Mechanistic studies of an unprecedented enzyme-catalysed 1,2-phosphono-migration reaction

Abstract

(S)-2-hydroxypropylphosphonate ((S)-2-HPP) epoxidase (HppE) is a mononuclear non-haem-iron-dependent enzyme responsible for the final step in the biosynthesis of the clinically useful antibiotic fosfomycin. Enzymes of this class typically catalyse oxygenation reactions that proceed via the formation of substrate radical intermediates. By contrast, HppE catalyses an unusual dehydrogenation reaction while converting the secondary alcohol of (S)-2-HPP to the epoxide ring of fosfomycin. Here we show that HppE also catalyses a biologically unprecedented 1,2-phosphono migration with the alternative substrate (R)-1-HPP. This transformation probably involves an intermediary carbocation, based on observations with additional substrate analogues, such as (1R)-1-hydroxyl-2-aminopropylphosphonate, and model reactions for both radical- and carbocation-mediated migration. The ability of HppE to catalyse distinct reactions depending on the regio- and stereochemical properties of the substrate is given a structural basis using X-ray crystallography. These results provide compelling evidence for the formation of a substrate-derived cation intermediate in the catalytic cycle of a mononuclear non-haem-iron-dependent enzyme. The underlying chemistry of this unusual phosphono migration may represent a new paradigm for the in vivo construction of phosphonate-containing natural products that can be exploited for the preparation of new phosphonate derivatives.
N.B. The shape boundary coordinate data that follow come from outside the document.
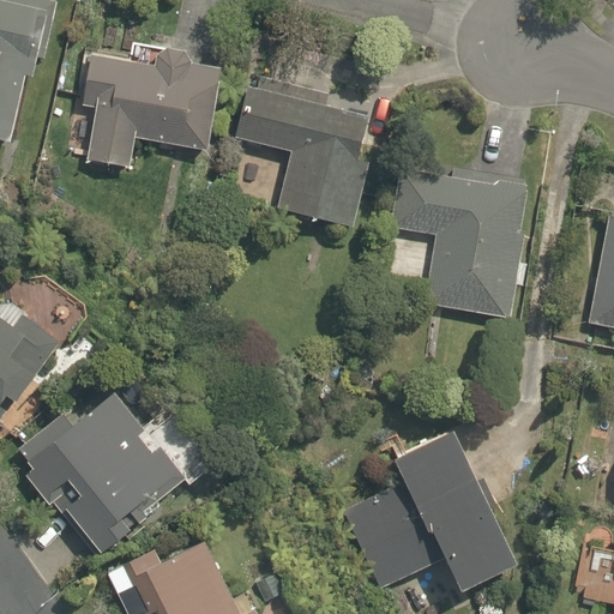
[(0,0),(0,138),(11,142),(26,76),(35,77),(38,58),(44,59),(58,1),(49,0),(0,0)]
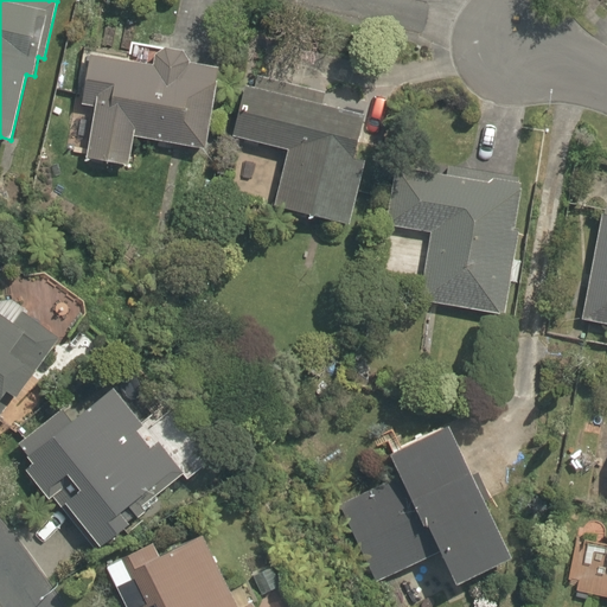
[(134,135),(205,147),(218,68),(189,63),(184,50),(132,42),(129,55),(93,49),(83,104),(96,107),(87,157),(128,164),(134,135)]
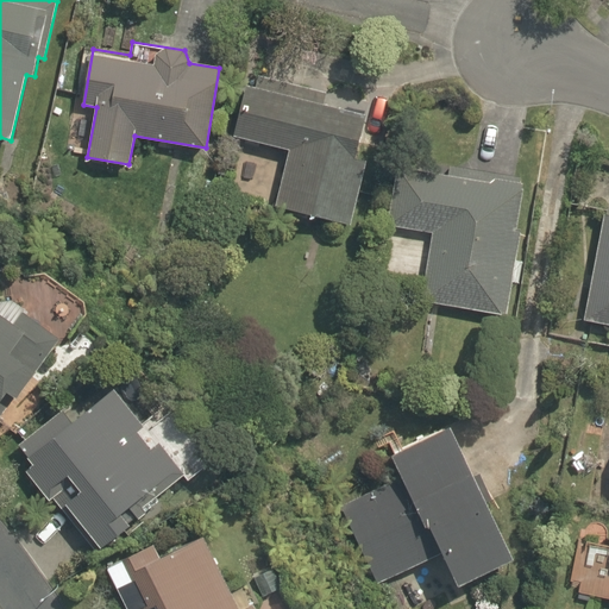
[(277,205),(351,225),(368,161),(355,157),(368,111),(350,106),(340,113),(341,108),(325,104),(327,94),(259,76),(257,88),(246,86),(233,136),(292,151),(277,205)]
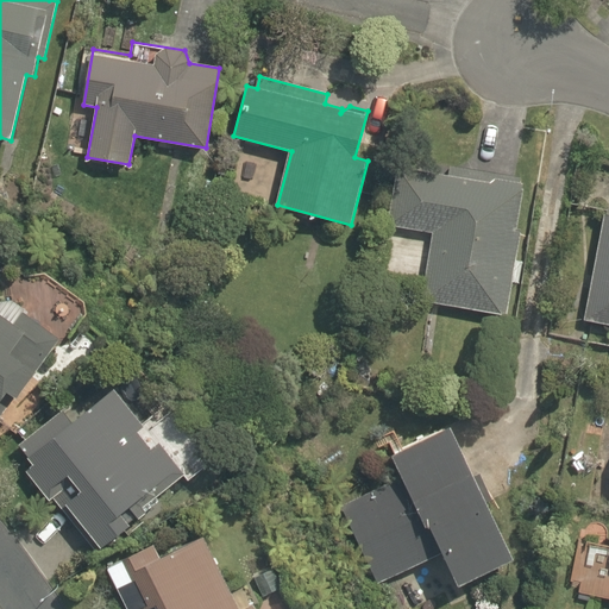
[(422,300),(507,314),(521,228),(516,227),(525,179),(451,165),(450,175),(399,167),(388,225),(434,233),(422,300)]
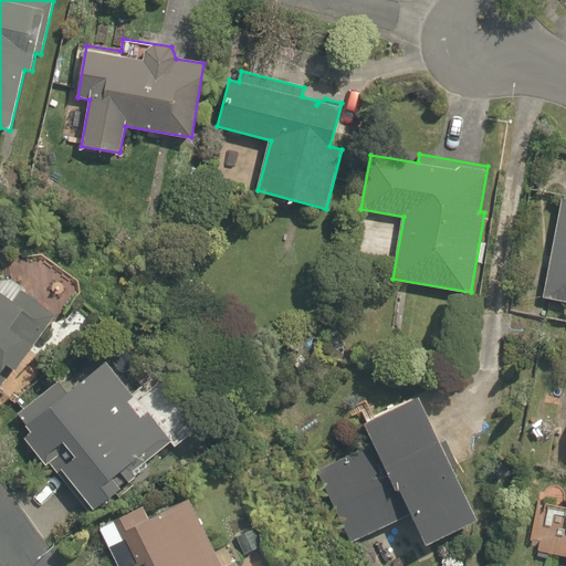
[(565,199),(561,199),(543,296),(565,301),(565,199)]
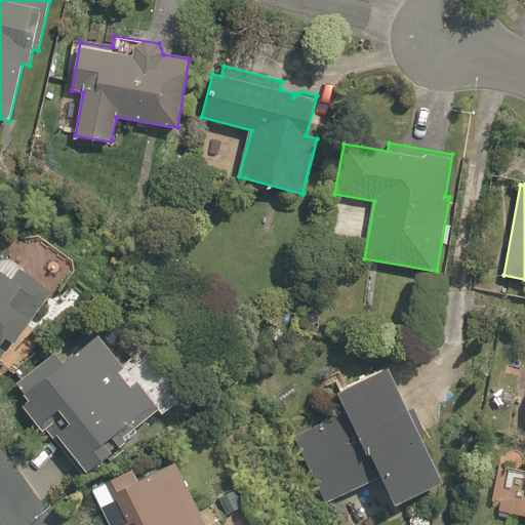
[(26,270),(10,258),(0,258),(0,361),(50,289),(25,272),(26,270)]
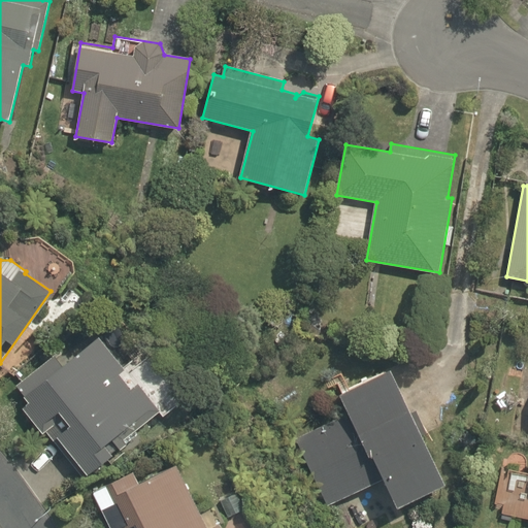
[(63,441),(88,473),(140,433),(137,430),(162,410),(140,383),(132,389),(120,372),(125,369),(100,336),(64,365),(56,355),(17,385),(30,402),(24,407),(43,433),(46,431),(58,446),(63,441)]
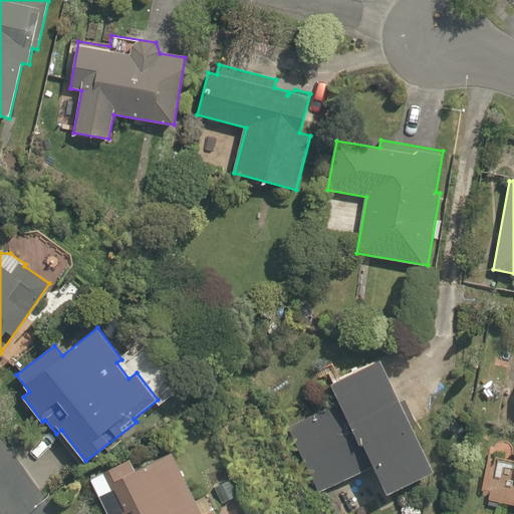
[(373,466),(386,492),(432,471),(410,424),(416,421),(406,400),(400,403),(379,360),(330,383),(339,403),(288,427),(319,492),(373,466)]
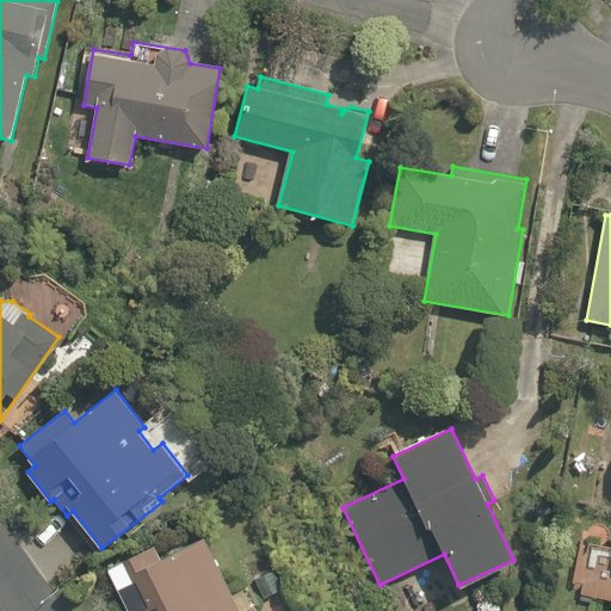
[(259,610),(257,605),(244,610),(241,610),(205,538),(161,560),(154,544),(107,568),(128,610),(259,610)]
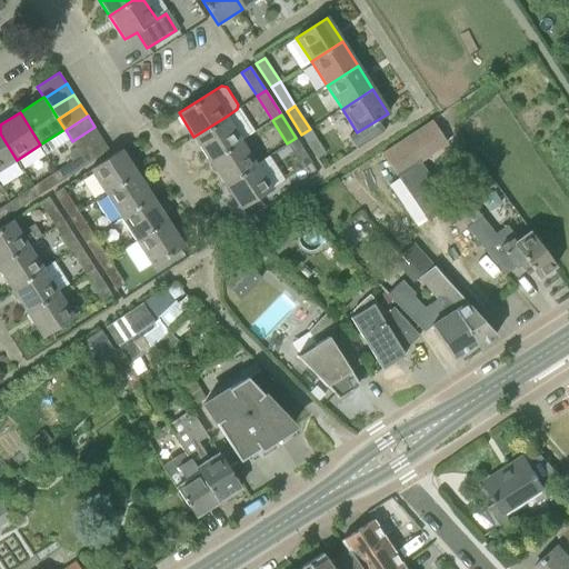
[(209,160),(241,140),(226,117),(193,137),(209,160)]
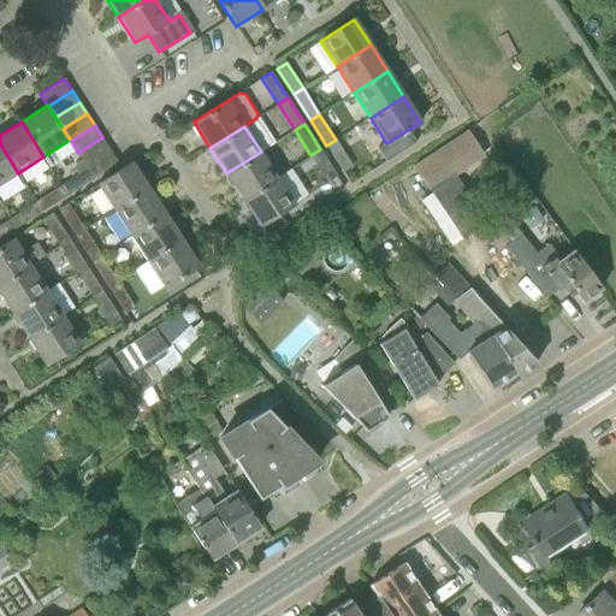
[(465,238),(489,221),(457,176),(486,155),(469,130),(415,166),(465,238)]
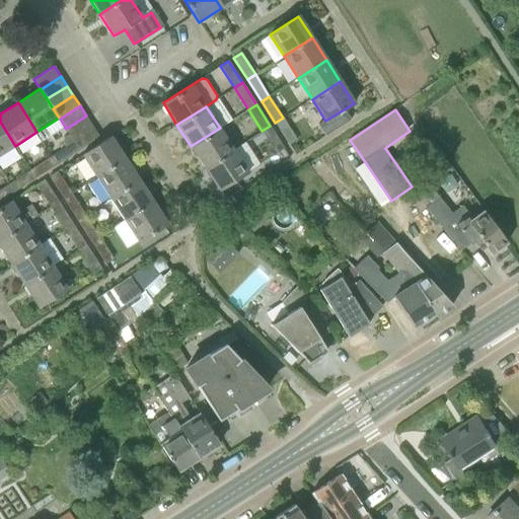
[(66,129),(72,139),(92,126),(86,116),(66,129)]
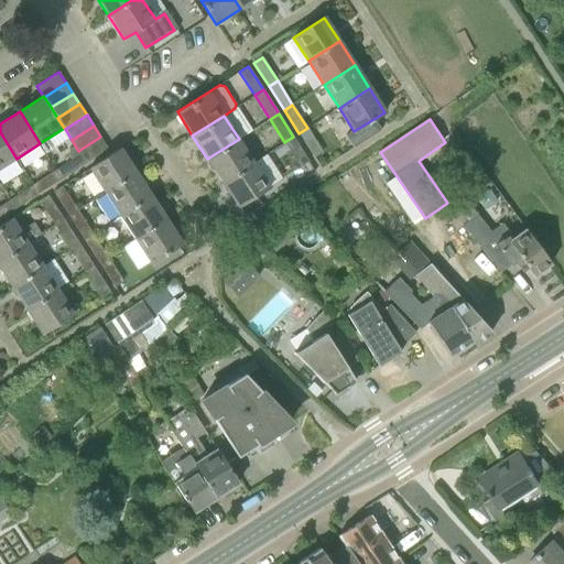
[(314,158),(323,152),(307,128),(299,133),(314,158)]
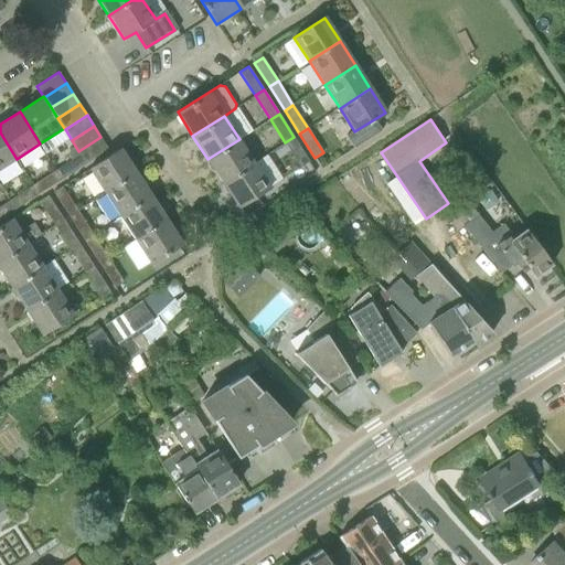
[(0,169),(17,159),(0,132),(0,169)]
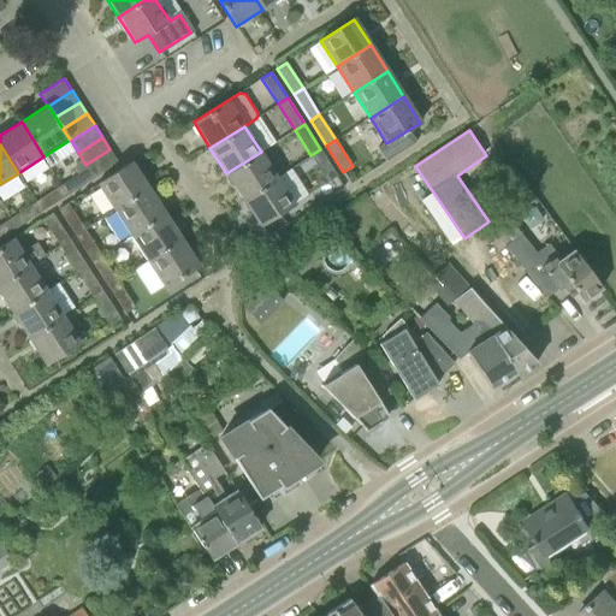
[(88,167),(95,177),(117,161),(110,149),(86,165),(88,167)]
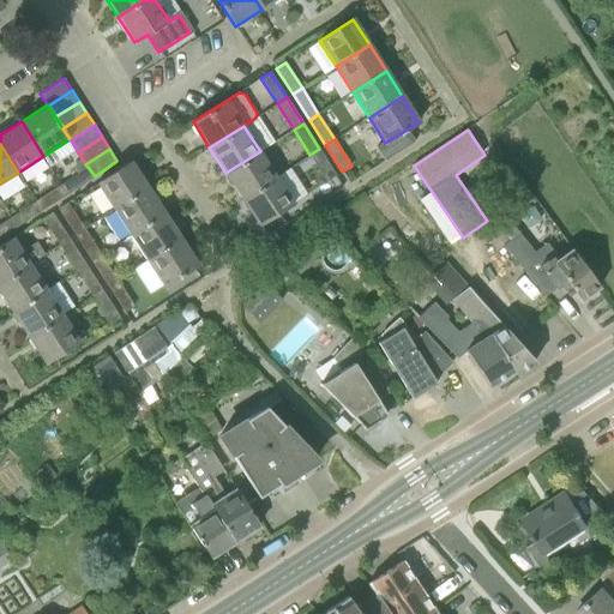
[(327,181),(337,175),(319,149),(309,155),(327,181)]
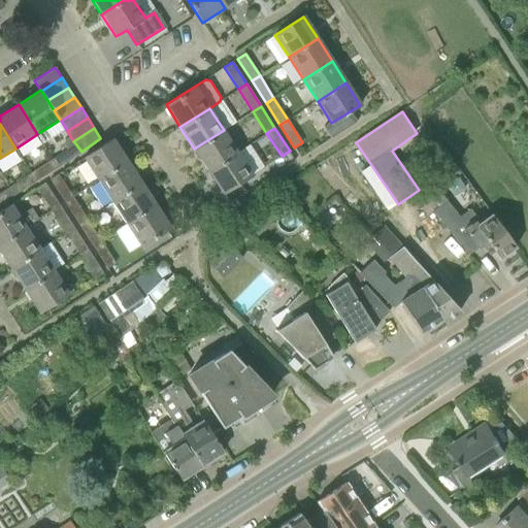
[(208,171),(238,153),(224,130),(194,149),(208,171)]
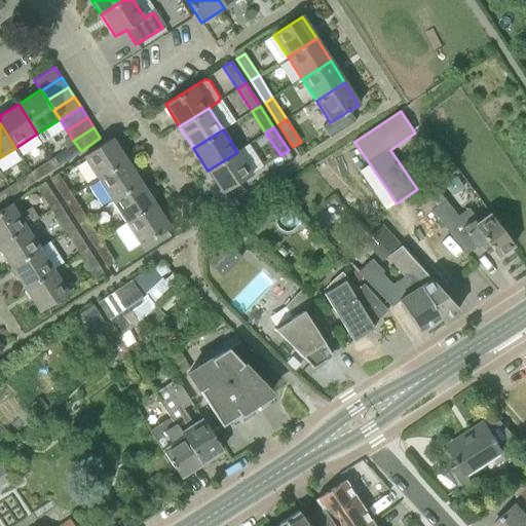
[(98,179),(127,160),(113,138),(83,157),(98,179)]
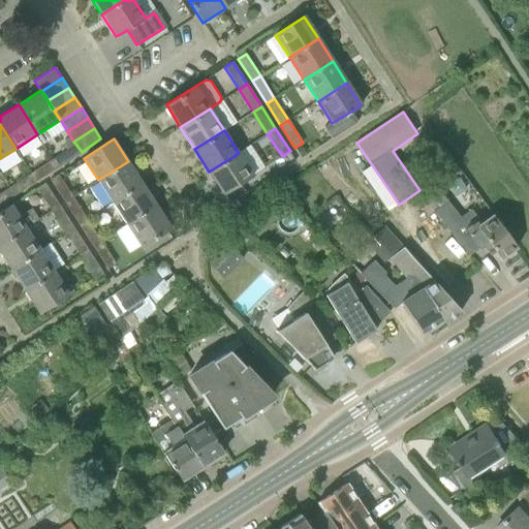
[(64,151),(69,160),(82,152),(75,144),(64,151)]
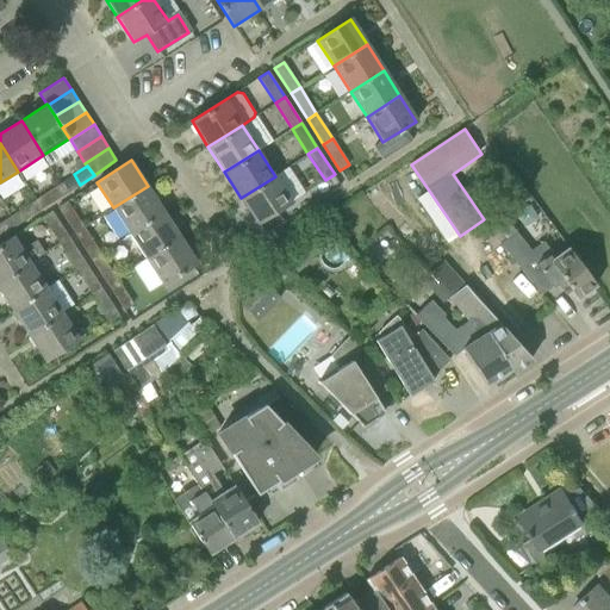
[(241,198),(257,223),(292,201),(275,176),(241,198)]
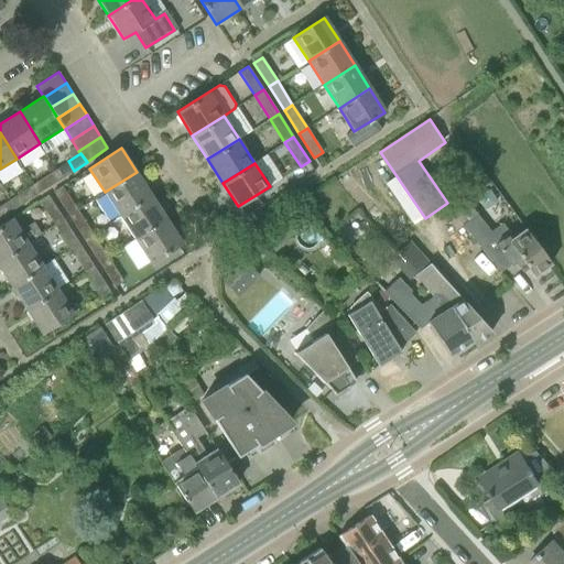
[(120,216),(152,195),(137,172),(105,192),(120,216)]
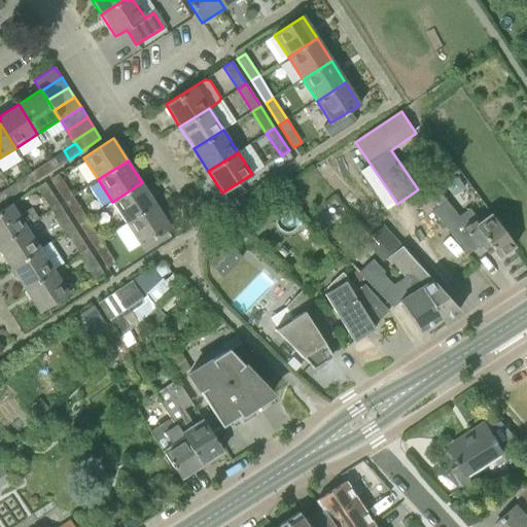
[(32,172),(37,180),(48,173),(43,165),(32,172)]
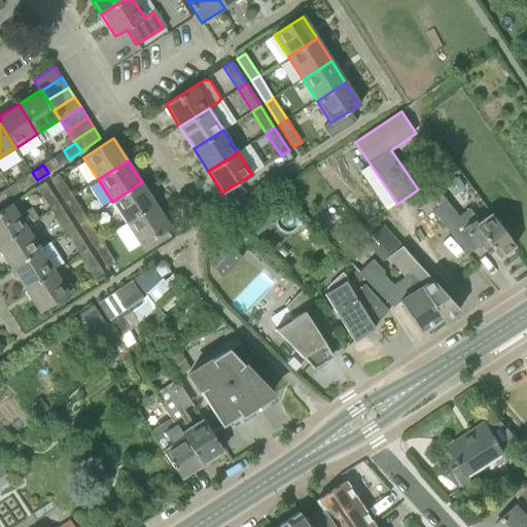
[(26,187),(37,180),(32,172),(20,179),(26,187)]
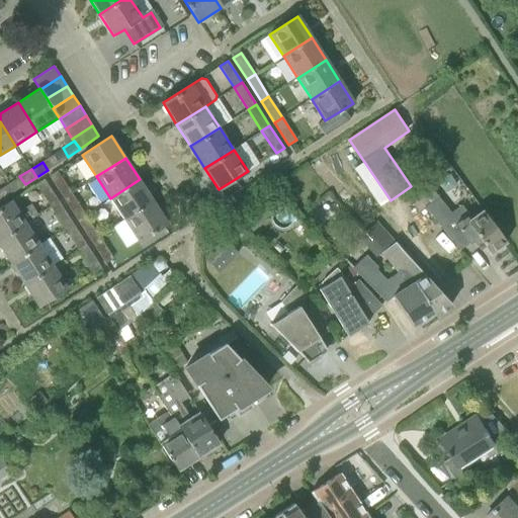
[(49,176),(57,187),(65,182),(57,171),(49,176)]
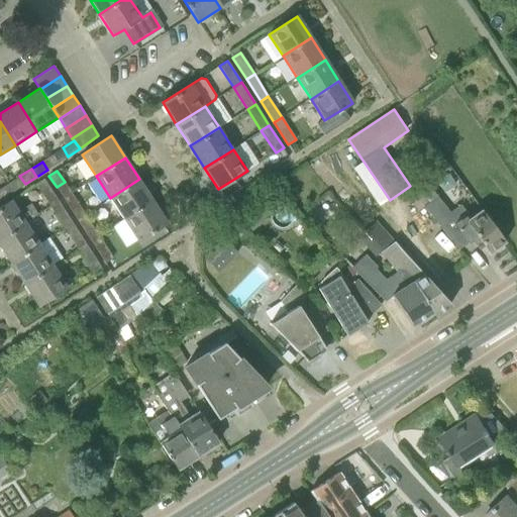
[(50,205),(59,201),(44,179),(36,184),(50,205)]
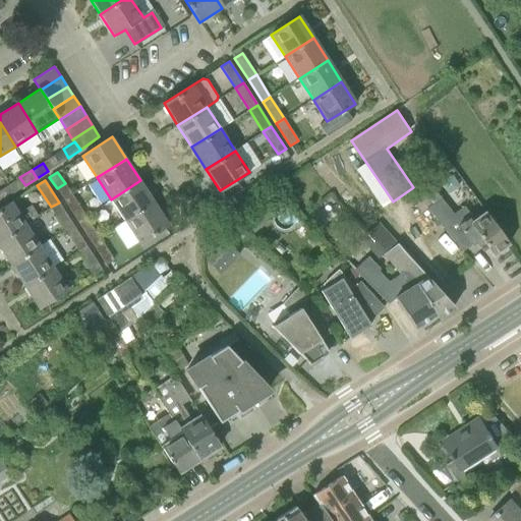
[(125,221),(155,203),(140,180),(111,199),(125,221)]
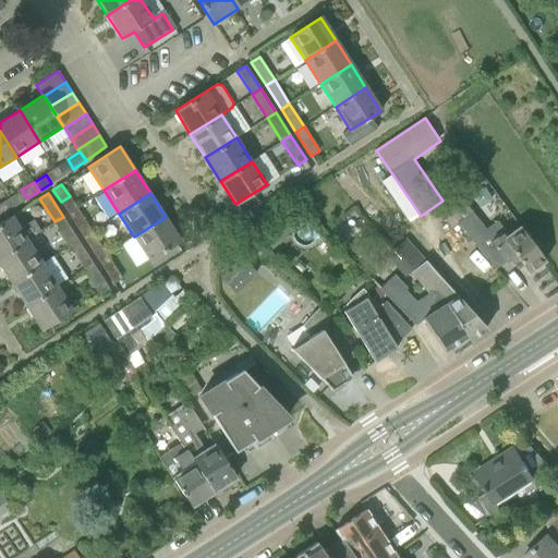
[(542,263),(545,261),(519,226),(508,233),(497,219),(486,228),(464,201),(450,213),(496,269),(510,258),(517,267),(522,263),(529,273),(533,270),(536,269),(541,266),(542,263)]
Figure 1. Fosfomycin biosynthetic pathway and HppE-catalyzed conversion of various substrate analogues

(A) Formation of fosfomycin (1) from PEP (2). (B) Conversion of (R)-2-HPP (5) to the corresponding ketone 6. (C) Conversion of (S)-1-HPP to acyl phosphonate (8). (D) Conversion of (R)-1-HPP (7) to the aldehyde product (9).

Figure 2. ¹H NMR time-course for the HppE-catalyzed conversion of (A) (S)-7 to 8, and (B) (R)-7 to 9

The peak at δ 2.49 is from DMSO-d₆, and those (in black) centered between δ 2.50 and 2.65 are from NADH. The NMR signals and the contributing proton(s) are color-coded.

Figure 3. Structures of (S)-7 and (R)-7 bound to the iron center of HppE in a bidentate mode

(A) (S)-7 (carbons in blue) in F_o-F_c omit map density contoured at 6 σ (left) and its chemical structure (right), with hydrogen atoms accessible for abstraction in red and inaccessible in blue. The putative dioxygen binding site on Fe is partially occupied by water molecules (red spheres) in both of these structures (Fe-H₂O distances are 3.7 and 3.0 Å). Colors: Fe in rust, P in orange, O in red, N in blue, protein C in gray. (B) (R)-7 (carbons in green) in F_o-F_c omit map density contoured at 6 σ (left) and its chemical structure (right). Hydrogen atoms labeled as in (A).

Figure 4

(A) Stereochemistry of hydrogen atom abstraction from (R)-1-HPP (7) determined using the stereospecifically deuterated compounds 11 and 12. (B) Hypothetical mechanisms for HppE-catalyzed 1,2-phosphono migration involving cation (route a) and radical (route b) mediated rearrangements. Intermediate 14 could be generated in a manner analogous to the formation of 31 from (S)-2-HPP (see Fig. 5). (C) Model reactions to probe the involvement of radical or cation intermediates in the 1,2-phosphono migration catalyzed by HppE. The migration product is only observed when cation 19 is formed from 17 using silver-triflate. (D) HppE-catalyzed conversion of (RR)- and (RS)-23 to the imine hydrolysis product 26, consistent with the oxidation of (R)-7 to a cationic intermediate by a reactive iron-oxygen species. Inset: Compound 27, which lacks the C1 hydroxyl group, is not a substrate of HppE, indicating that the amino group is not capable of supporting the bidentate substrate coordination required for catalysis.

Figure 5

Revised mechanisms for the HppE-catalyzed epoxidation of (S)-2-HPP (4) involving C1 cation formation (route a) or O-atom rebound (route b).